> _EXERCISE DESCRIPTION_: Filter the records, keeping every line that has the string "building".

DATA IN THIS EXERCISE section start

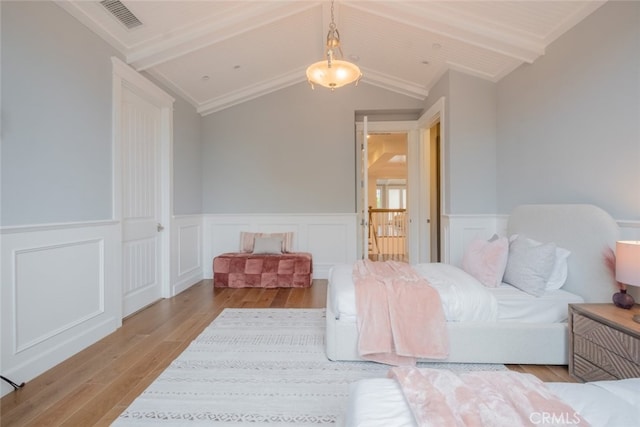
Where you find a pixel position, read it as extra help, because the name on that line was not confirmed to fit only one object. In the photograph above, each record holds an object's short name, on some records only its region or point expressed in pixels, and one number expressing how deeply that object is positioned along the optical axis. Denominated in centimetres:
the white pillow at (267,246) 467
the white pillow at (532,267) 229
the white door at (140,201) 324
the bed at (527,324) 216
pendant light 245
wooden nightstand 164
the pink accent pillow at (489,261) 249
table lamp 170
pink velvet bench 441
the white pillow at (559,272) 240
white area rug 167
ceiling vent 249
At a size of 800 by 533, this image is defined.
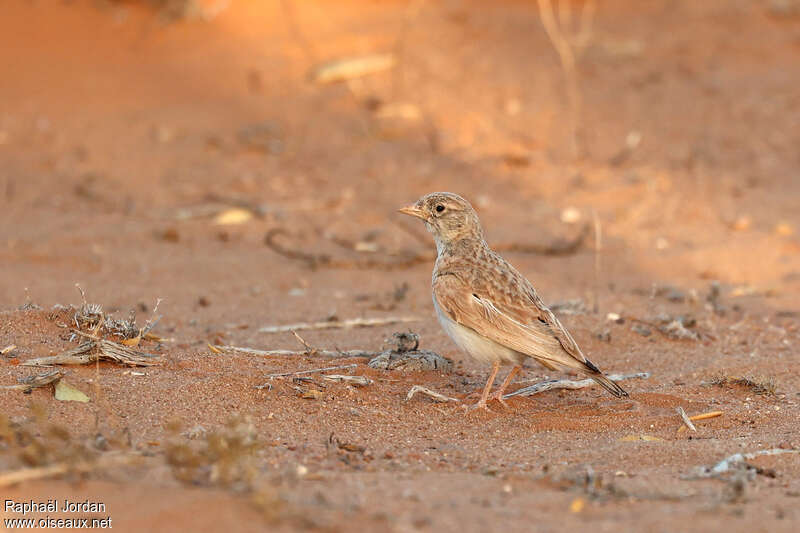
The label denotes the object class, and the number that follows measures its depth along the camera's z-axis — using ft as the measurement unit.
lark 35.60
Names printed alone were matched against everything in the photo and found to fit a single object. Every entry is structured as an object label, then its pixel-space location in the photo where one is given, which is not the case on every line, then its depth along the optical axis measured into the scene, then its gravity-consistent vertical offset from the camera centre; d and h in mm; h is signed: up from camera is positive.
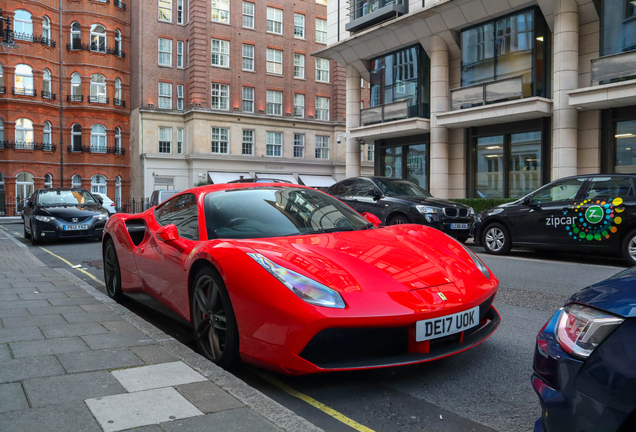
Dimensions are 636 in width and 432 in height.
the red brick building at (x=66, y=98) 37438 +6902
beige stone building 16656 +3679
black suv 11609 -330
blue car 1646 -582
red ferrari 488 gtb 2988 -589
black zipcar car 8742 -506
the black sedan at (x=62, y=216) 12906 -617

DATA IN THIS EXERCISE section end

> _ANSWER TO THIS PROBLEM_:
the red brick building at (x=66, y=98) 37438 +6902
beige stone building 16656 +3679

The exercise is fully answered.